Assignment 1 :: According to the passage on Formula One cockpit protection, what problems do canopies have? List each one.

Excerpted passage ::

####

Since 2009, the FIA and the F1 Technical Working Group of engineers has been looking at two main options: canopies made of polycarbonate, similar to those used on the F-16 fighter jet and more recently a forward roll structure which is now the main avenue being pursued.

The main problems with canopies are around visibility, (they get dirty), what happens if they jam and weight distribution (they add a lot of weight high up on the car, when low centre of gravity is desirable)

Canopies were extensively tested by the FIA Institute last year, “The aim was simple: to fire a Formula One wheel and tyre, together weighing 20kg, at 225km/h into, first, a polycarbonate windshield and, second, a jet fighter canopy made from aerospace-spec polycarbonate, and measure what happens (all close-up observations being recorded by strategically positioned high-speed film cameras),” said the FIA Institute’s Andy Mellor.

The subject comes up fairly regular in drivers’ meetings and they seem to be reconciled with the fact that some kind of protection will be adopted soon.

####

Data provided ::
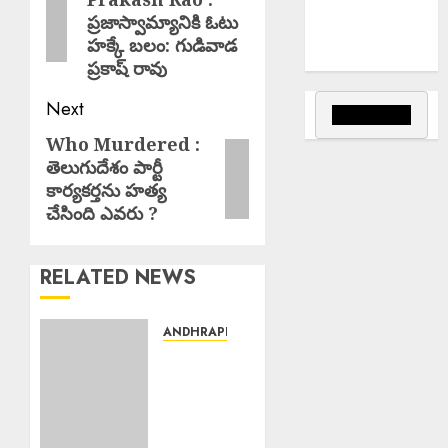
post:
రాష్ట్రాల్లోని ఈ
ప్రజాస్వామ్యానికి ఓటు
ప్రాంతాల్లో
హక్కే బలం: గుడివాడ
వర్షాలు..
ప్రకాష్ రావు
Next
Who Murdered :
Next
తెలుగుదేశం పార్టీ
post:
కార్యకర్తను హత్య
చేసింది ఎవరు ?
RELATED NEWS
ANDHRAPRADESH
Young
Woman
Suicide
: ఏపీలో
నీట్ శిక్షణ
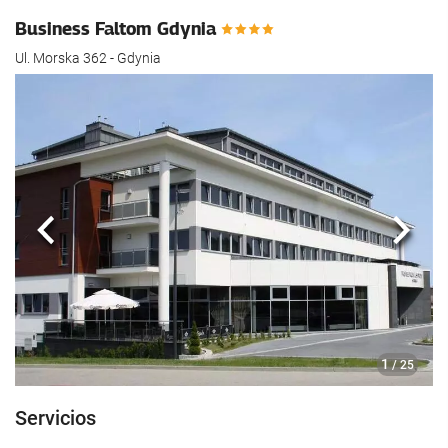
hotel.
Business Faltom Gdynia
Ul. Morska 362 - Gdynia
Anterior
Sigui
1
/ 25
Servicios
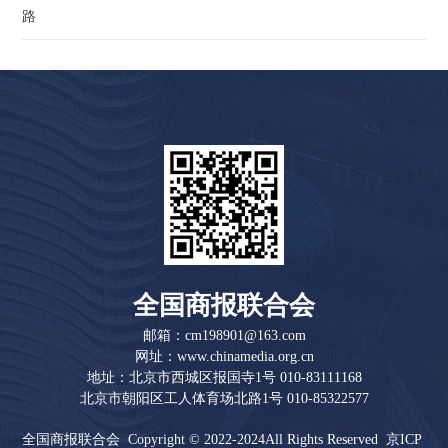
路
全国商报联合会
邮箱：cm198901@163.com
网址：www.chinamedia.org.cn
地址：北京市西城区报国寺1号 010-83111168
北京市朝阳区工人体育场北路1号 010-85322577
全国商报联合会 Copyright © 2022-2024All Rights Reserved
京ICP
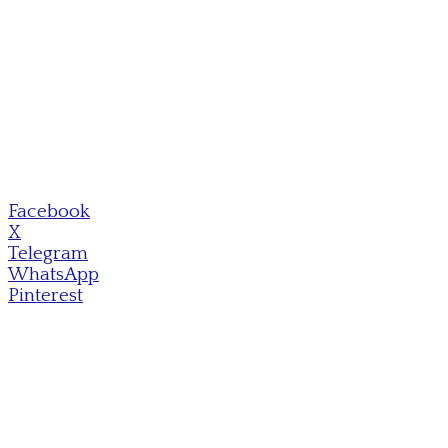
Facebook
X
Telegram
WhatsApp
Pinterest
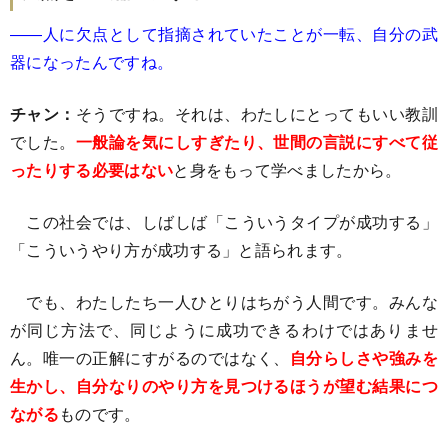
――人に欠点として指摘されていたことが一転、自分の武
器になったんですね。
チャン：
そうですね。それは、わたしにとってもいい教訓
でした。
一般論を気にしすぎたり、世間の言説にすべて従
ったりする必要はない
と身をもって学べましたから。
この社会では、しばしば「こういうタイプが成功する」
「こういうやり方が成功する」と語られます。
でも、わたしたち一人ひとりはちがう人間です。みんな
が同じ方法で、同じように成功できるわけではありませ
ん。唯一の正解にすがるのではなく、
自分らしさや強みを
生かし、自分なりのやり方を見つけるほうが望む結果につ
ながる
ものです。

####

Assignment 2 :: Reproduce every line of the records above, character for character, leaving out the picture lines.

Response box 1 ::
- Visibility, because they get dirty
- What happens if they jam
- Weight distribution, because they add a lot of weight high up on the car when a low center of gravity is desirable

Response box 2 ::
post:
రాష్ట్రాల్లోని ఈ
ప్రజాస్వామ్యానికి ఓటు
ప్రాంతాల్లో
హక్కే బలం: గుడివాడ
వర్షాలు..
ప్రకాష్ రావు
Next
Who Murdered :
Next
తెలుగుదేశం పార్టీ
post:
కార్యకర్తను హత్య
చేసింది ఎవరు ?
RELATED NEWS
ANDHRAPRADESH
Young
Woman
Suicide
: ఏపీలో
నీట్ శిక్షణ
hotel.
Business Faltom Gdynia
Ul. Morska 362 - Gdynia
Anterior
Sigui
1
/ 25
Servicios
路
全国商报联合会
邮箱：cm198901@163.com
网址：www.chinamedia.org.cn
地址：北京市西城区报国寺1号 010-83111168
北京市朝阳区工人体育场北路1号 010-85322577
全国商报联合会 Copyright © 2022-2024All Rights Reserved
京ICP
Facebook
X
Telegram
WhatsApp
Pinterest
――人に欠点として指摘されていたことが一転、自分の武
器になったんですね。
チャン：
そうですね。それは、わたしにとってもいい教訓
でした。
一般論を気にしすぎたり、世間の言説にすべて従
ったりする必要はない
と身をもって学べましたから。
この社会では、しばしば「こういうタイプが成功する」
「こういうやり方が成功する」と語られます。
でも、わたしたち一人ひとりはちがう人間です。みんな
が同じ方法で、同じように成功できるわけではありませ
ん。唯一の正解にすがるのではなく、
自分らしさや強みを
生かし、自分なりのやり方を見つけるほうが望む結果につ
ながる
ものです。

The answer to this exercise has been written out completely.